I don’t know much about the News and its inner workings, but if college has taught me one thing, it’s the importance of novelty in interpretation, the necessity of...
excellent guest column. my initial reaction to this last week was that the YDN deserves most of the blame and/or credit for the whole thing.
rock on, big daddy murph!
THANK YOU. I don't think the News should be motivated by concern for "Yale and its reputation," but this was terrible journalism. And the columns -- Shvarts' own and the one by Chase O-M -- made it obvious that the News was just fanning the flames to milk the story in lieu of new information.
I’m glad someone is bringing this point up - if she is lying to deans, faculty, peers....will Yale really give her a diploma?

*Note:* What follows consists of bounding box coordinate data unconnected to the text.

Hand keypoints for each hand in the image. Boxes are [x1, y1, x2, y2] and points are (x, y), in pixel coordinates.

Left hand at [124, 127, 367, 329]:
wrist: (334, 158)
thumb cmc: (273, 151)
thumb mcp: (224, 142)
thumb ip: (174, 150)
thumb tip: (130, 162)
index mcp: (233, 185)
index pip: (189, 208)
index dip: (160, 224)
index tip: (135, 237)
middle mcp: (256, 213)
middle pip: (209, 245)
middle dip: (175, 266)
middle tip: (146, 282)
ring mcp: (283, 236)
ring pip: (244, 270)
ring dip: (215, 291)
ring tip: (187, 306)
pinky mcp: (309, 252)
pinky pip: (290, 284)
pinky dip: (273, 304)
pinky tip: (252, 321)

I did a quick search of the Yale website, is there no honor or discipline code? I’d be interested to see if this student is in violation…of something.

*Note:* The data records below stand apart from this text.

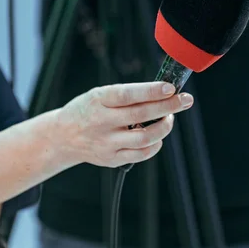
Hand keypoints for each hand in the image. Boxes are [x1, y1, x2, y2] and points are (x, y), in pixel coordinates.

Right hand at [58, 82, 193, 167]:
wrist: (63, 136)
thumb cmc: (88, 110)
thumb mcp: (100, 95)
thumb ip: (126, 95)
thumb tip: (161, 92)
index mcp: (98, 100)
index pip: (128, 94)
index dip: (150, 91)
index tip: (170, 88)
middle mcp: (102, 122)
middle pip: (141, 114)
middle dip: (168, 106)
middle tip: (185, 100)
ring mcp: (106, 143)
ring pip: (144, 137)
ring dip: (164, 127)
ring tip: (169, 117)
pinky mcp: (111, 159)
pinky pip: (141, 154)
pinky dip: (155, 144)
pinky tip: (158, 135)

Yeah, that's right, take no personal responsibility. Well done.
my sentiments exactly, except i would go one step further.
i don't think they were trying to milk it, i think they are just incompetent journalists. regular students pretentiously trying (but failing) to live in the shadow of luce and buckley and all the famous EICs of yesteryear, if you will.
their breaking of this story was atrocious. as you rightly point out, the sourcing was limited to shvart's friend and the student groups on both sides of the abortion debate.
was this because they wanted to spark debate?
i don't even give them that much credit. i think the reporter got the sources she had easiest access to (ie. undergrads), and the editors rushed the story out without pausing to think about its implications.
the average yalie would have realized how huge the story was, and would naturally have wanted to know what actually happened, as opposed to what shvarts said her project was about. apparently, the folks at 202 york aren't thinking like the average yalie at 4.30 in the morning when they are editing the paper. apparently, they didn't stop to think that it would be wise to hold off the story until they got better sourcing.
go on and found the next time magazine? guys, the odds of you doing that are the same as mine. zero to none.
An even more important point about this story is not the factual "can she inseminate herself" question but whether or not she was delusional enough to try.
For many people the issue is whether or not the student is cognizant of what she's doing. Self-mutilation is not out of the question regardless of the rhetoric and breeding factoids.
If Yale has an imbalanced individual on their hands then someone should start paying attention.
#6, I too blame Eamon Murphy for this fiasco.
they did get to the bottom of it, albeit a week late.
http://www.yaledailynews.com/articles/view/24630
How about taking a piece of the project over to the Yale labs and seeing if its real blood? Seems easy enough and would give us all an answer.